Supplied passage –
This week, Missouri lawmakers are on Spring Break. At this halfway point in the legislative session, KSMU's Missy Shelton spoke with several Springfield representatives and asked them to evaluate how the session is going so far. You'll hear from Republicans Bob Dixon and B-J Marsh and Democrat Sara Lampe.

Bob Dixon: District 140. I represent the northeast part of Springfield and the southeast part of Greene County, including Rogersville and Strafford and some unincorporated areas. It's been a great session. Probably one of the best things we've done is not rushed through a bunch of legislation. We've really taken our time and been very deliberative. We've probably been known for what we have not done than other legislatures in the past. Last year, we probably passed three year's worth of legislation and got it all done in one year. I think it's great because we haven't done things rash or without giving it a lot of deliberation. We've really slowed down and taken our time and made sure that what we're doing is not something that's going to bring harm or detriment to the people we serve. As far as budget, I'm thrilled there's $167 million in additional money for schools, highest level of funding in the history of the state. Almost $9 million more for community colleges. About a 2% increase for higher ed, which is wonderful when we were told six months ago that they could be looking at a 10% decrease. All told, it's very good news and we've done very well managing the last three years and we've begun to turn the corner and I'm pleased to be a part of that.

Required work – Retype the Missouri legislative session interview text above in full, without any changes.

Information provided –
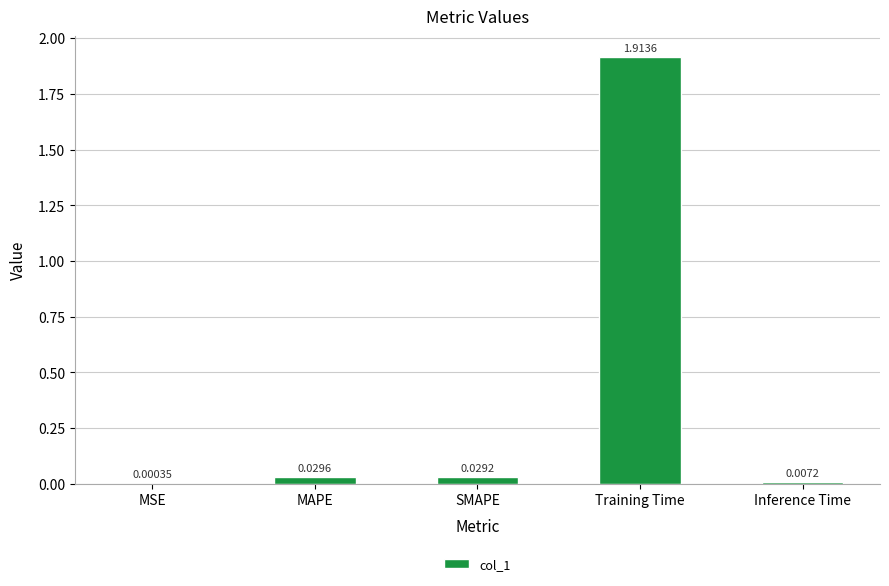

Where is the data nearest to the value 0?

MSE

Completed exercise –
This week, Missouri lawmakers are on Spring Break. At this halfway point in the legislative session, KSMU's Missy Shelton spoke with several Springfield representatives and asked them to evaluate how the session is going so far. You'll hear from Republicans Bob Dixon and B-J Marsh and Democrat Sara Lampe.

Bob Dixon: District 140. I represent the northeast part of Springfield and the southeast part of Greene County, including Rogersville and Strafford and some unincorporated areas. It's been a great session. Probably one of the best things we've done is not rushed through a bunch of legislation. We've really taken our time and been very deliberative. We've probably been known for what we have not done than other legislatures in the past. Last year, we probably passed three year's worth of legislation and got it all done in one year. I think it's great because we haven't done things rash or without giving it a lot of deliberation. We've really slowed down and taken our time and made sure that what we're doing is not something that's going to bring harm or detriment to the people we serve. As far as budget, I'm thrilled there's $167 million in additional money for schools, highest level of funding in the history of the state. Almost $9 million more for community colleges. About a 2% increase for higher ed, which is wonderful when we were told six months ago that they could be looking at a 10% decrease. All told, it's very good news and we've done very well managing the last three years and we've begun to turn the corner and I'm pleased to be a part of that.